At this point, I don't want to make too much of this pairing, particularly because it's ground well-covered, in a wide variety of different contexts, meanings, histories, controversies, etc. The terms I'm using are an admitted mish-mash drawn from those different contexts, and pulled in here only for want of something better. Saussure, for example, uses the more technical-sounding, and certainly more coherent, "sign", "signifier", and "signified" to mean roughly what I refer to as "meme", "sign" and "symbol", but I didn't want to become entangled in all the structuralist, semiotic nets that such terms now drag with them. With "meme", on the other hand, while I recognize that the term has become an over-used pop-anthropology cliche, I did want to make use of its overt genetic and Darwinian analogies, and so I've included it as the general term for the sign/symbol (signifier/signified) pair. The term "symbol" is perhaps the sloppiest usage of the lot here, since it's often understood as something that already refers to, or stands for, something else. But I want to use it somewhat differently -- I mean by it a unit or chunk of conscious experience that is pre-defined and pre-structured ("pre-" meaning that it exists as a structure within an individual's mental apparatus and is available for use in communicative behavior, without having to be pulled together). And then "sign" is maybe the simplest and clearest of the three -- it simply means a perception (or a memory of a perception, as in internal speech or self-reflection) that evokes, or calls up, that chunk of experience that is the symbol.

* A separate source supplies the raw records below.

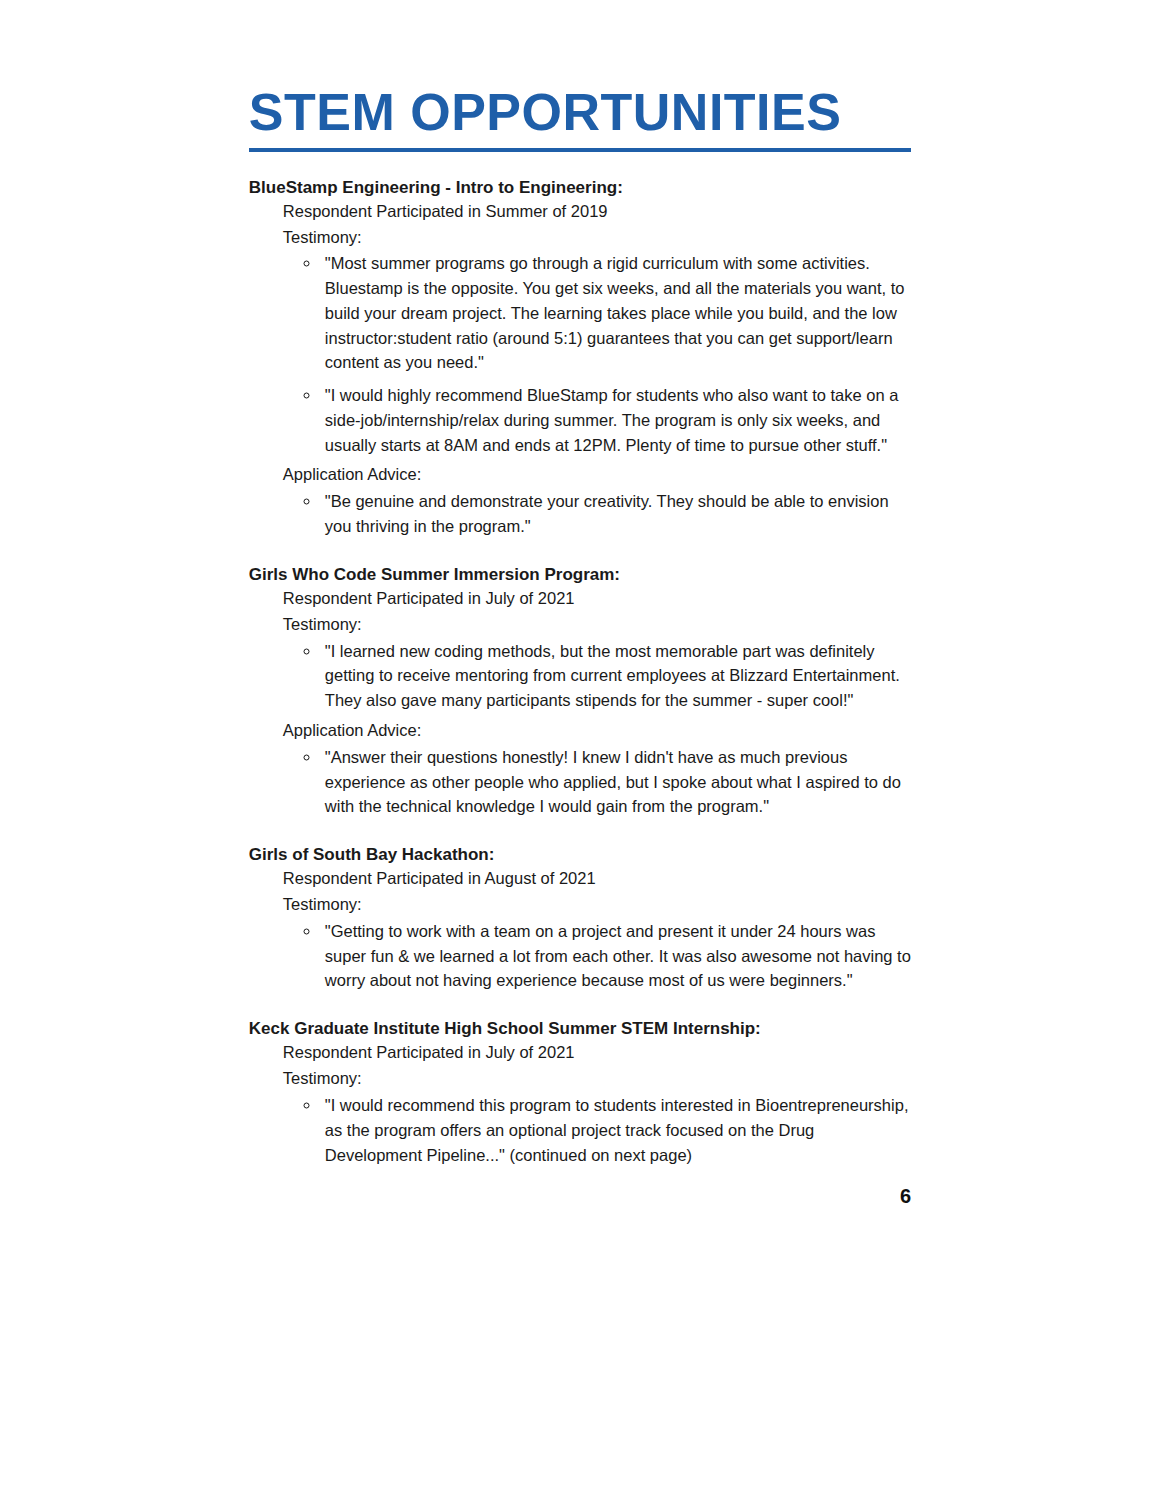STEM Opportunities
BlueStamp Engineering - Intro to Engineering:
Respondent Participated in Summer of 2019
Testimony:
"Most summer programs go through a rigid curriculum with some activities. Bluestamp is the opposite. You get six weeks, and all the materials you want, to build your dream project. The learning takes place while you build, and the low instructor:student ratio (around 5:1) guarantees that you can get support/learn content as you need."
"I would highly recommend BlueStamp for students who also want to take on a side-job/internship/relax during summer. The program is only six weeks, and usually starts at 8AM and ends at 12PM. Plenty of time to pursue other stuff."
Application Advice:
"Be genuine and demonstrate your creativity. They should be able to envision you thriving in the program."
Girls Who Code Summer Immersion Program:
Respondent Participated in July of 2021
Testimony:
"I learned new coding methods, but the most memorable part was definitely getting to receive mentoring from current employees at Blizzard Entertainment. They also gave many participants stipends for the summer - super cool!"
Application Advice:
"Answer their questions honestly! I knew I didn't have as much previous experience as other people who applied, but I spoke about what I aspired to do with the technical knowledge I would gain from the program."
Girls of South Bay Hackathon:
Respondent Participated in August of 2021
Testimony:
"Getting to work with a team on a project and present it under 24 hours was super fun & we learned a lot from each other. It was also awesome not having to worry about not having experience because most of us were beginners."
Keck Graduate Institute High School Summer STEM Internship:
Respondent Participated in July of 2021
Testimony:
"I would recommend this program to students interested in Bioentrepreneurship, as the program offers an optional project track focused on the Drug Development Pipeline..." (continued on next page)
6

Out of all that, there are just two points that I want to make for now, since I think they've sometimes gone unnoticed or underemphasized, but are crucial for the operation of a cultural system:
  • First, we cannot choose whether or not to "recognize" a sign. We can and do choose, obviously, where to focus our attention, but once a sign is experienced, then its associated symbolic "meaning" is activated in a strictly causal or determinate fashion. (There are interesting fringe cases where we're confused about which sign was experienced, or even whether it was a particular sign, or where we can reduce a sign to just its contingent sense experience through repetition -- saying a word over and over again, for example -- but these serve only to outline the determinate nature of the sign-symbol interaction.)

  • Second, the symbol, since it's constructed out of the stuff of each individual's actual experience, is unique for each individual in a cultural social formation. When two (or more) people use a particular sign in a communicative encounter, then the associated symbols are always to some extent (however slight) brought into what we might call semantic alignment, but they can never be identical because they'll always be affected to some extent (however slight) by the differences in each person's experience to that point. And this too is a strictly causal or determinate process.